Rawlins was tried for the murders, found guilty, and hanged in Valdosta. He “is buried at Blockhouse Church Cemetery near Jacksonville, GA,” according to Catherine Fussell Wells. “The inscription on his headstone reads: ‘This bark was well built, but misguided, ran swift on the rocks of destruction.’ His headstone may be seen on the Find-A-Grave site.”
Alf Moore, a Black man who worked for Rawlins, was also hanged for the murders in Valdosta. Pendleton said he wasn’t sure where Moore is buried.
Based upon his research, Pendleton said, “(Moore) didn’t shoot anybody. I don’t believe he shot a soul.”
Moore apparently was with Rawlins’ sons at the Carters’ house during the shootings, although he didn’t join in the gunfire. In fact, according to Pendleton, when Carter began shooting back at the assassins, Moore became frightened and ran away.
Pendleton described the trial as “a mess … they would say anything in the courtroom.”
According to Pendleton, “Rawlins kept trying to get Alf to ‘confess.’ But he said he didn’t have anything to confess. (At last) Alf told a reporter who went to the jail that he was willing to go and be hanged.”
According to an online article by Mike Lewis, Rawlins’ great-great-grandson, “After more than a year of trials and appeals, Crazy Joe, Alf Moore, and two of his sons (the shooters) received death sentences. The testimony of Moore was pivotal in connecting Crazy Joe to the crime, and is believed to be the first time in South Georgia history that a white man was convicted of murder based on the testimony of an African-American man.

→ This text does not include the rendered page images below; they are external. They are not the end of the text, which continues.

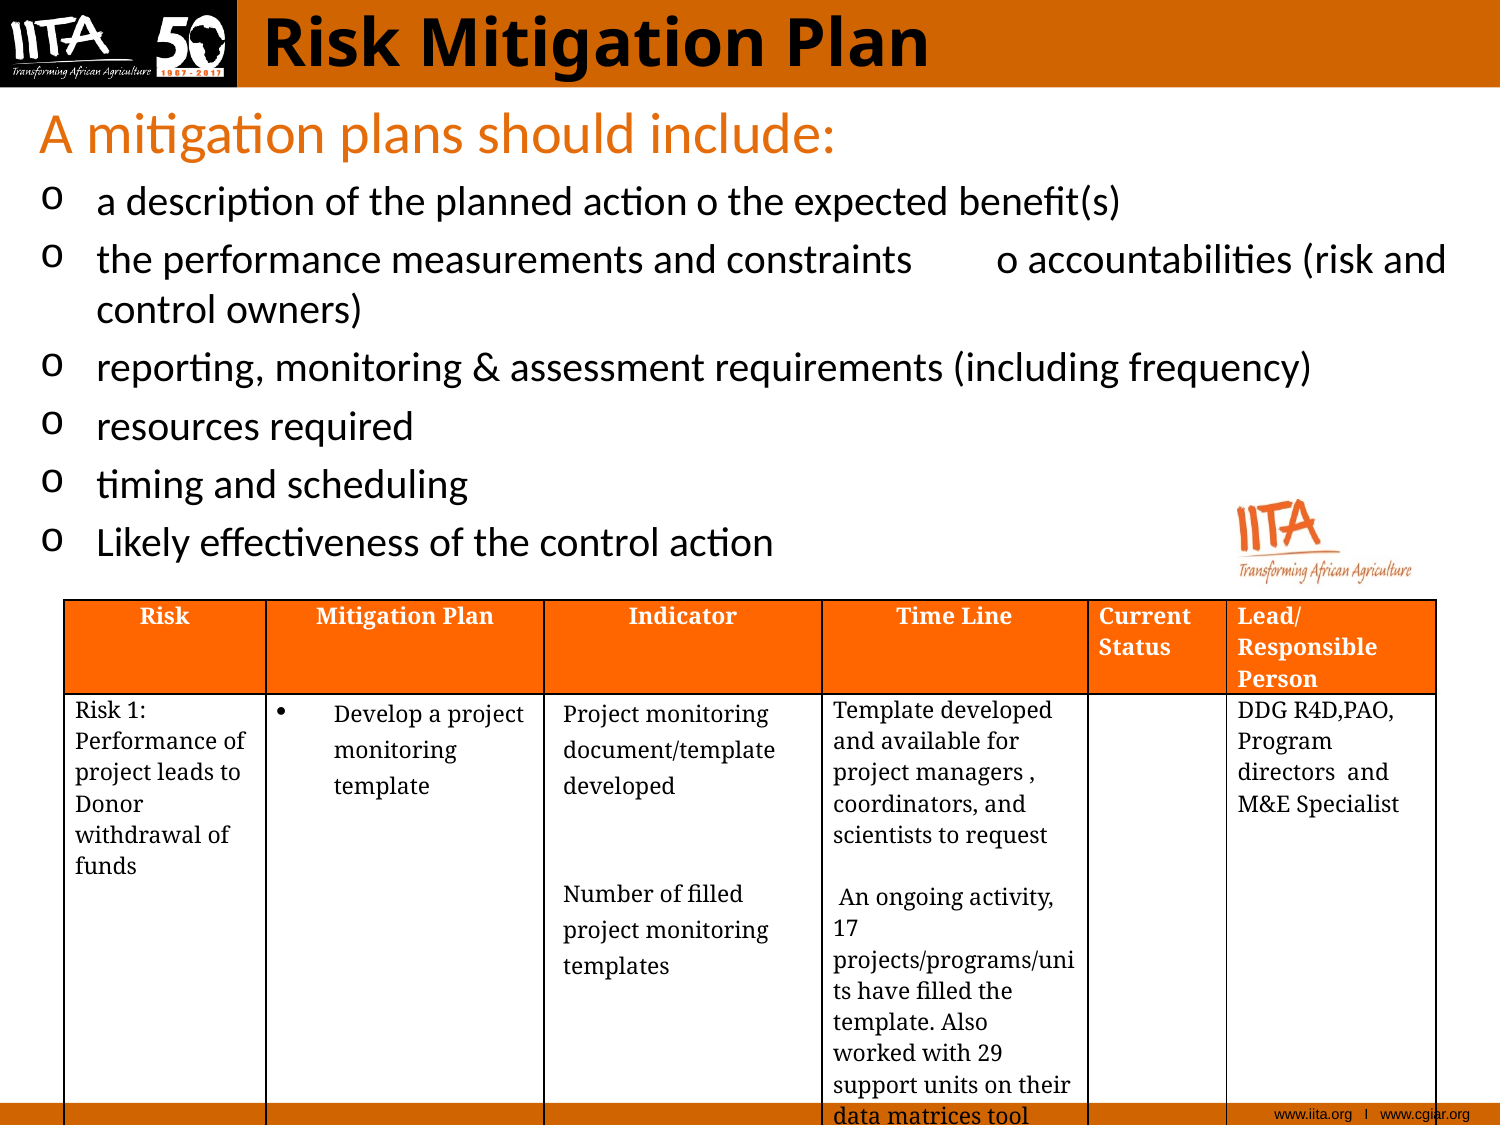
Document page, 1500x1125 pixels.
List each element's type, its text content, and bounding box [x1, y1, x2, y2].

table_cell Project monitoring document/template developed Number of filled project monitoring templates [545, 695, 821, 1125]
table_cell Risk 1: Performance of project leads to Donor withdrawal of funds [65, 695, 265, 1125]
table_header Current Status [1089, 601, 1226, 693]
list A mitigation plans should include: a description of the planned action o the expected benefit(s) the performance measurements and constraints o accountabilities (risk and control owners) reporting, monitoring & assessment requirements (including frequency) resources required timing and scheduling Likely effectiveness of the control action [24, 87, 1475, 1100]
table_cell DDG R4D,PAO, Program directors and M&E Specialist [1227, 695, 1435, 1125]
table_header Risk [65, 601, 265, 693]
table_cell Develop a project monitoring template [267, 695, 543, 1125]
picture [1236, 499, 1425, 591]
table_cell Template developed and available for project managers , coordinators, and scientists to request An ongoing activity, 17 projects/programs/units have filled the template. Also worked with 29 support units on their data matrices tool [823, 695, 1087, 1125]
title Risk Mitigation Plan [262, 0, 1475, 87]
table_header Mitigation Plan [267, 601, 543, 693]
table_header Indicator [545, 601, 821, 693]
text_box [62, 349, 1500, 425]
picture [11, 15, 225, 79]
table_header Time Line [823, 601, 1087, 693]
table_header Lead/Responsible Person [1227, 601, 1435, 693]
table_cell [1089, 695, 1226, 1125]
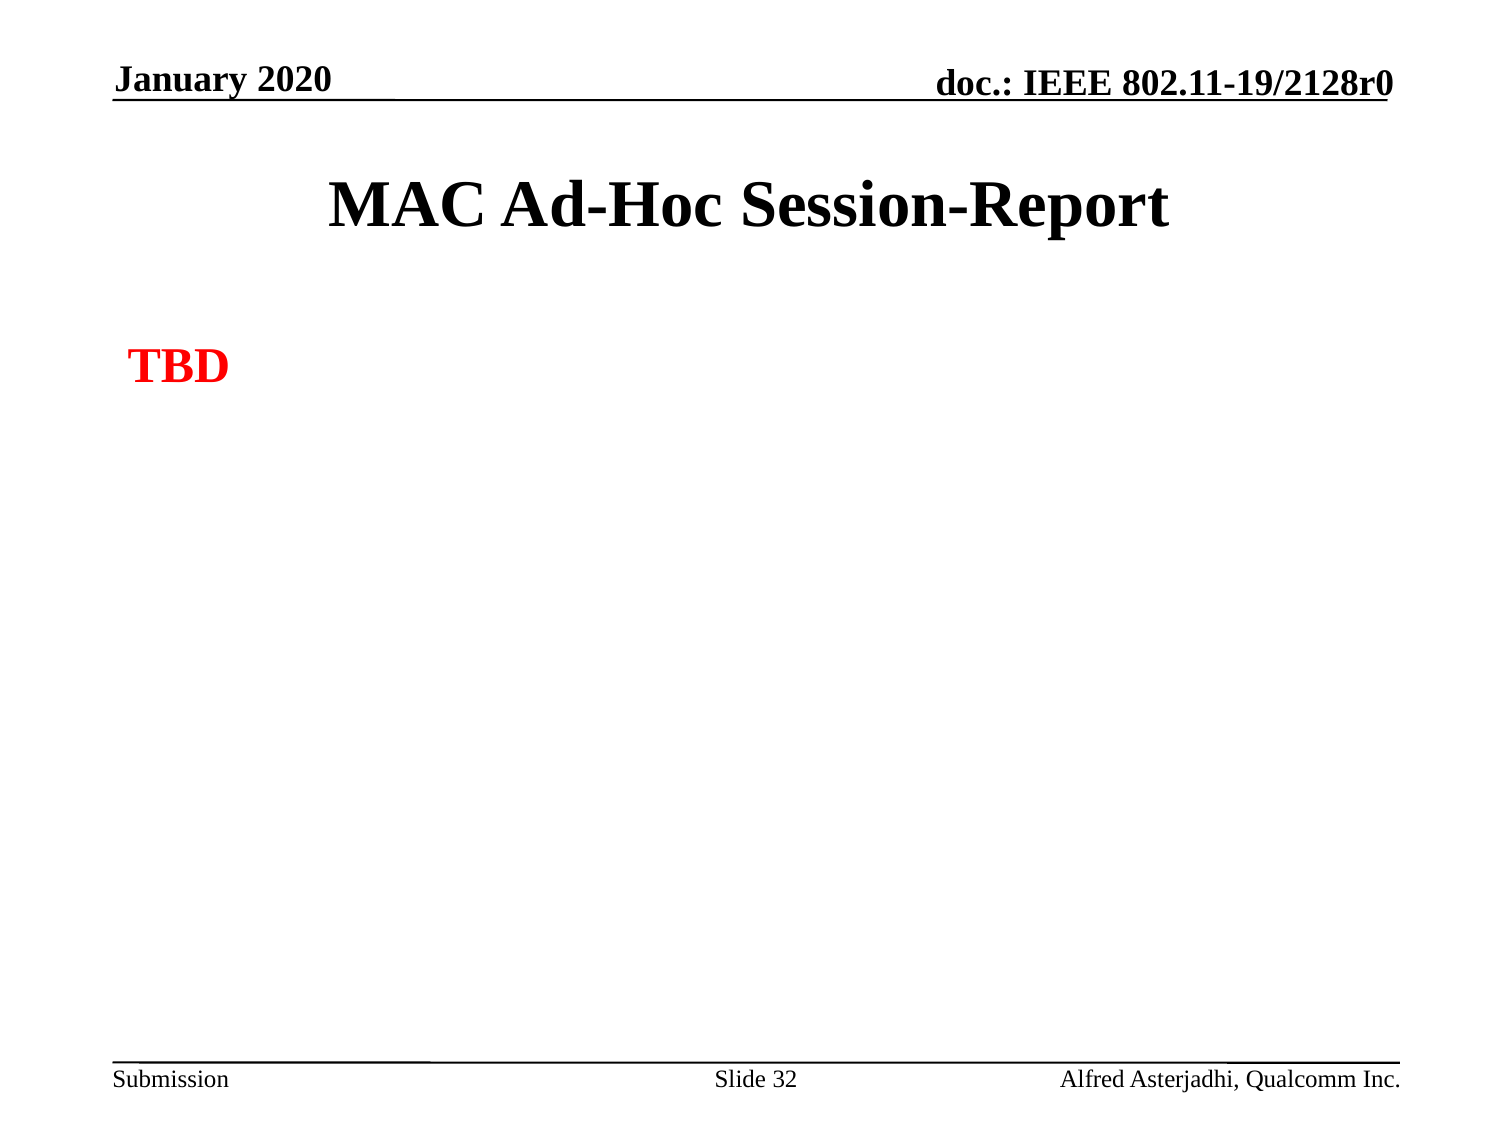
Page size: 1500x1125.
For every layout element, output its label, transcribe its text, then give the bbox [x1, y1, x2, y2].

“Joseph Rawlins and Alf Moore were hanged on a Tuesday morning in 1906. Jesse [Mike Lewis’ great-grandfather] and his brother Milton were scheduled to die that Friday. On Thursday evening, however, the two teenagers had their sentences commuted to life in prison, thanks to the tireless efforts of a lawyer who believed strongly that they were driven to kill by their controlling and domineering father.”

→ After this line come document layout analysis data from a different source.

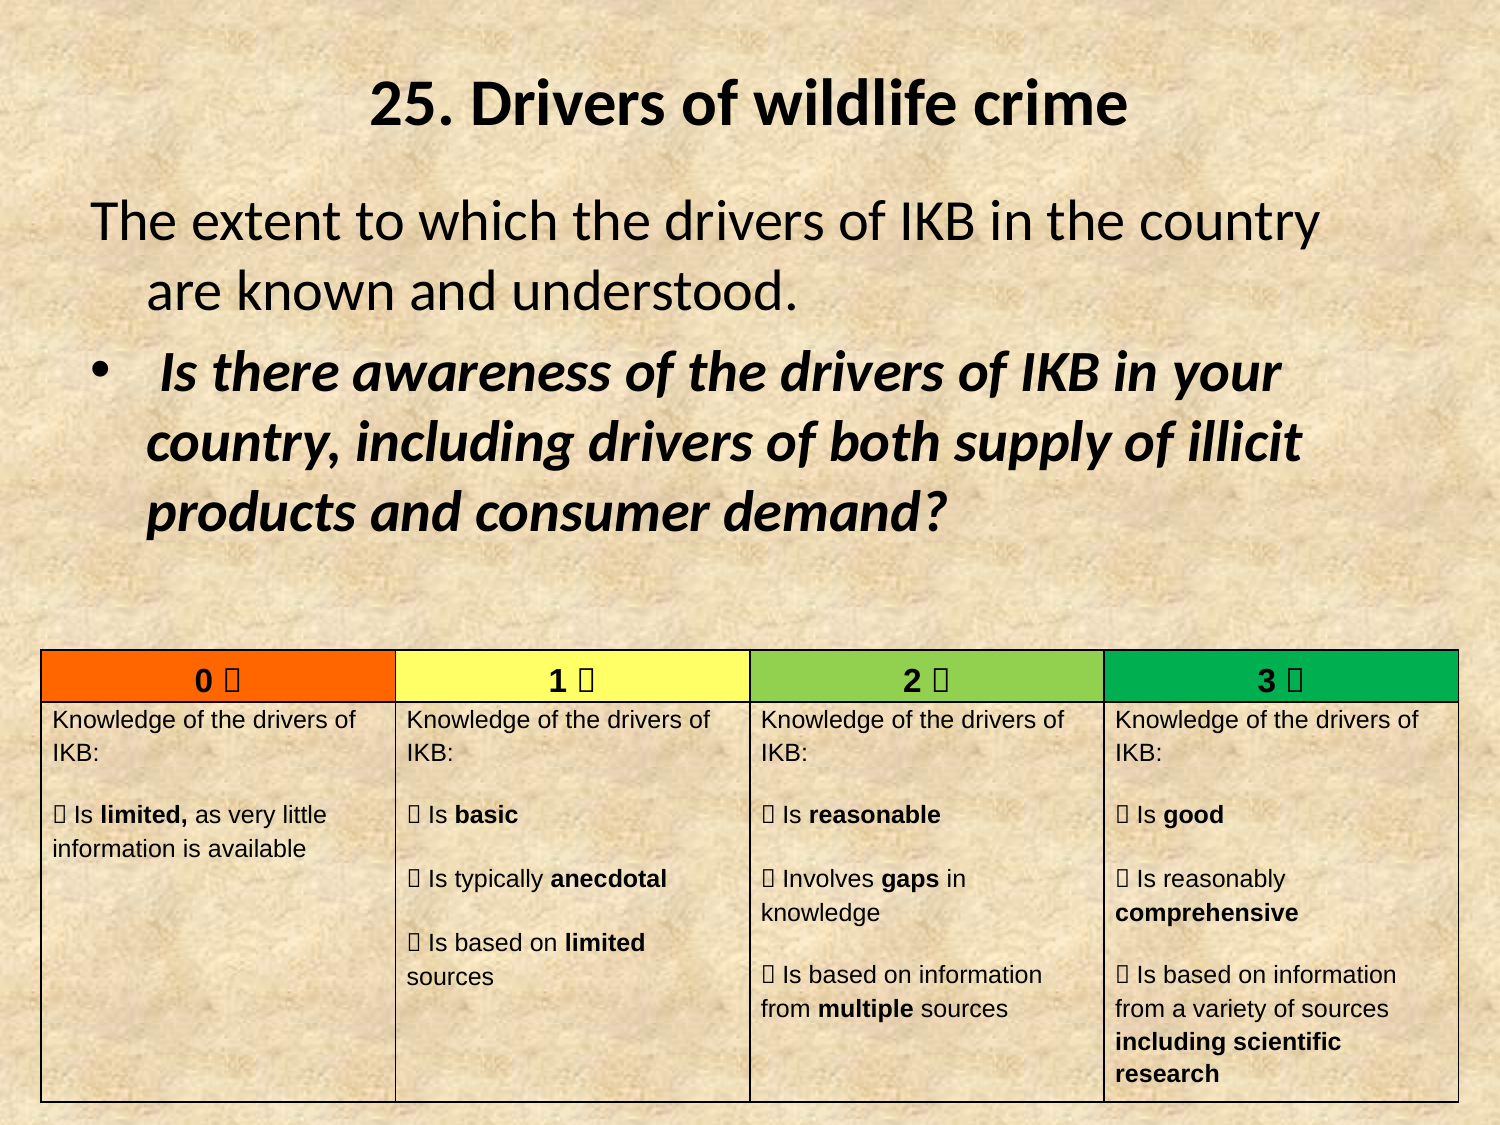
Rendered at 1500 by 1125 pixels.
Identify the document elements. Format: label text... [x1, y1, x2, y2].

table_header 2 􀜆 [751, 651, 1103, 701]
table_cell Knowledge of the drivers of IKB: 􀜆 Is basic 􀜆 Is typically anecdotal 􀜆 Is based on limited sources [396, 703, 749, 1101]
title 25. Drivers of wildlife crime [75, 45, 1425, 174]
table_header 1 􀜆 [396, 651, 749, 701]
table_cell Knowledge of the drivers of IKB: 􁃱 Is limited, as very little information is available [42, 703, 395, 1101]
list The extent to which the drivers of IKB in the country are known and understood. Is there awareness of the drivers of IKB in your country, including drivers of both supply of illicit products and consumer demand? [75, 174, 1425, 634]
table_header 3 􀜆 [1105, 651, 1458, 701]
picture [0, 0, 1500, 1125]
table_cell Knowledge of the drivers of IKB: 􀜆 Is good 􀜆 Is reasonably comprehensive 􀜆 Is based on information from a variety of sources including scientific research [1105, 703, 1458, 1101]
table_cell Knowledge of the drivers of IKB: 􀜆 Is reasonable 􀜆 Involves gaps in knowledge 􀜆 Is based on information from multiple sources [751, 703, 1103, 1101]
table_header 0 􀜆 [42, 651, 395, 701]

Several appeals by defense attorney John Randolph Cooper of Macon had resulted in the unprecedented postponement of Crazy Joe’s hanging for 16 months.
“Some years later, when they were in their early 20s, Jesse and his other brother were granted pardons by the governor of Georgia, Hoke Smith, based on their ages at the time of the shooting, as well as their good behavior and rehabilitation,” Mike Lewis continues. “Jesse went on to marry and have nine children (seven of whom survived to adulthood). His children married and had children, grandchildren, and great-grandchildren of their own. His descendants include doctors, lawyers, teachers, professors, school principals, engineers, carpenters, and a Catholic priest.”

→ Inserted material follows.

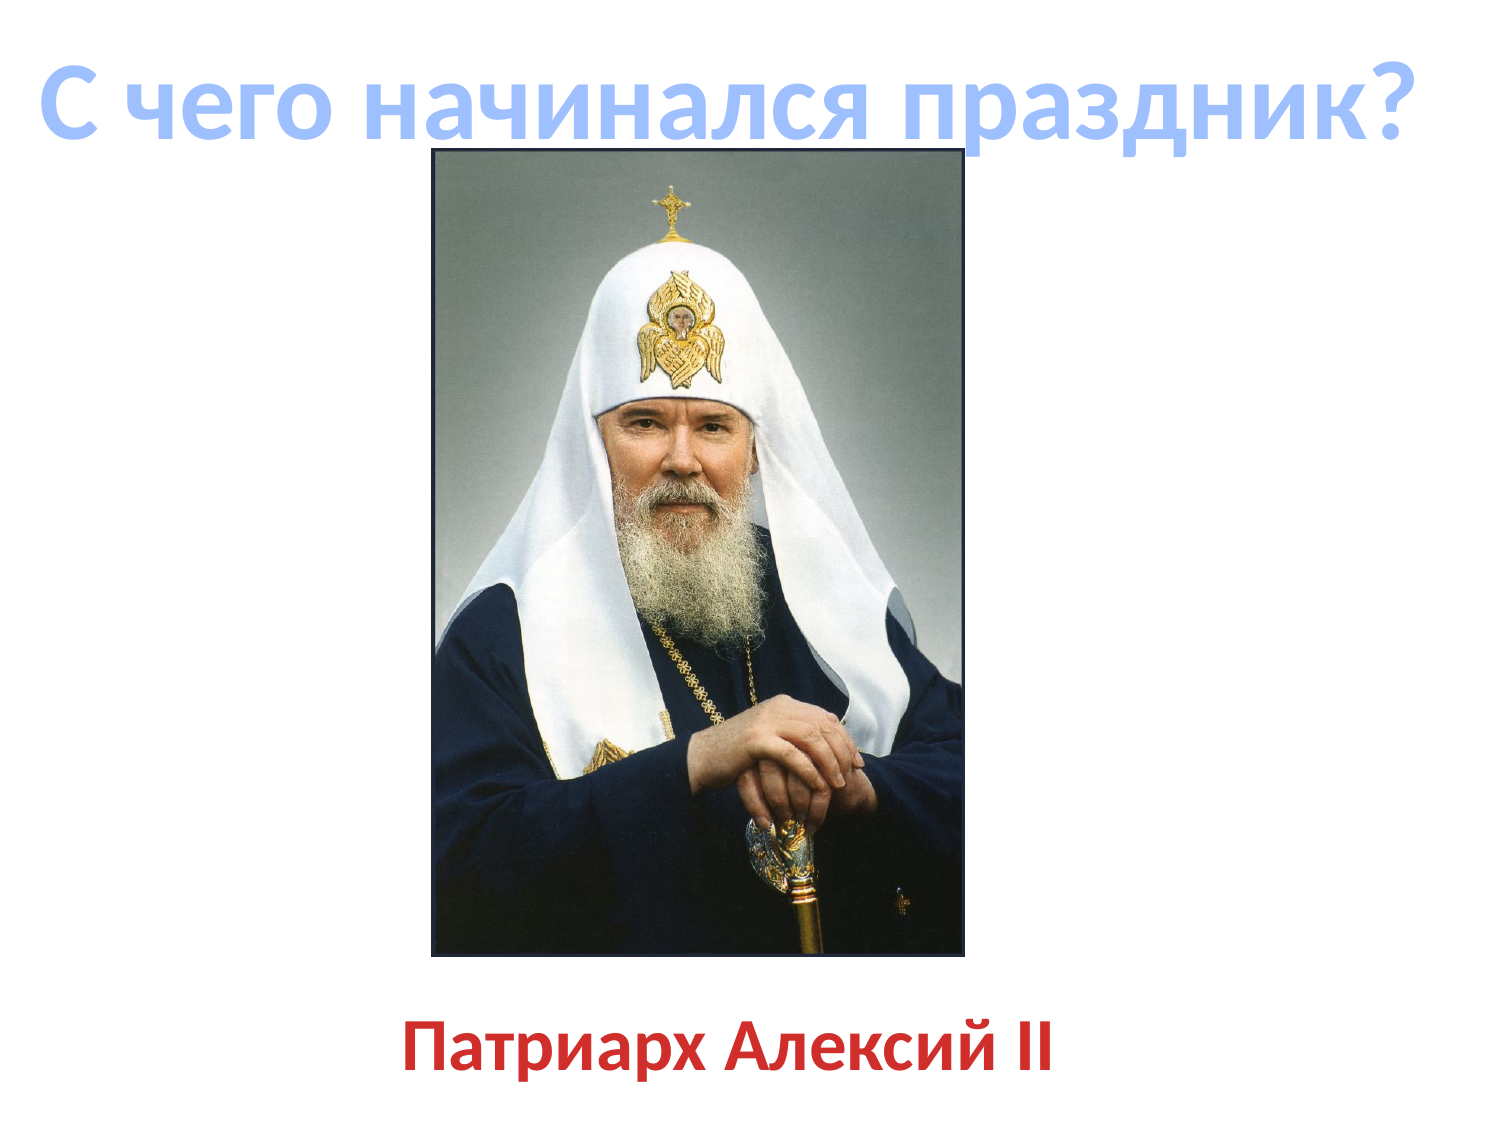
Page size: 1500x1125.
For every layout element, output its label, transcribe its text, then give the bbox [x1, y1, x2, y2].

text_box С чего начинался праздник? [24, 19, 1436, 170]
text_box Патриарх Алексий II [218, 987, 1238, 1093]
picture [430, 148, 965, 958]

W.L. Carter wasn’t a purely innocent victim. “He was a very unlikeable person,” Pendleton told me. “(After the trial) he was advised to leave Lowndes County and never come back.”
Albert Pendleton’s research showed that Alf Moore’s hanging might have been a historical miscarriage of justice. As Mike Lewis writes, Alf Moore was “the victim of a harsher sentence because of the color of his skin.”
We probably will never know for certain whether or not Alf Moore actually shot at the children buried near Cecil. Like we probably will never know the true identity of Jack the Ripper, who really shot President John F. Kennedy, and what happened to the five fighter-bombers that disappeared off the coast of Florida in 1945 as well as the search plane sent to look for them, creating the legend of the Bermuda Triangle.
In October 2000, Bill Boyd, a retired Macon Telegraph columnist, published his book about the Rawlins-Carter murder case, Blind Obedience: A True Story of Family Loyalty and Murder in South Georgia. Boyd’s book goes much more in-depth about the case than my article and is worth a good read, especially for true-crime and South Georgia history buffs. Look for Blind Obedience online.

Joseph Rawlins is buried at Blockhouse Church Cemetery near Jacksonville, GA not FL. The inscription on his headstone reads:
“This bark was well built, but misguided, ran swift on the rocks of destruction.”
His headstone may be seen on the Find-A-Grave site.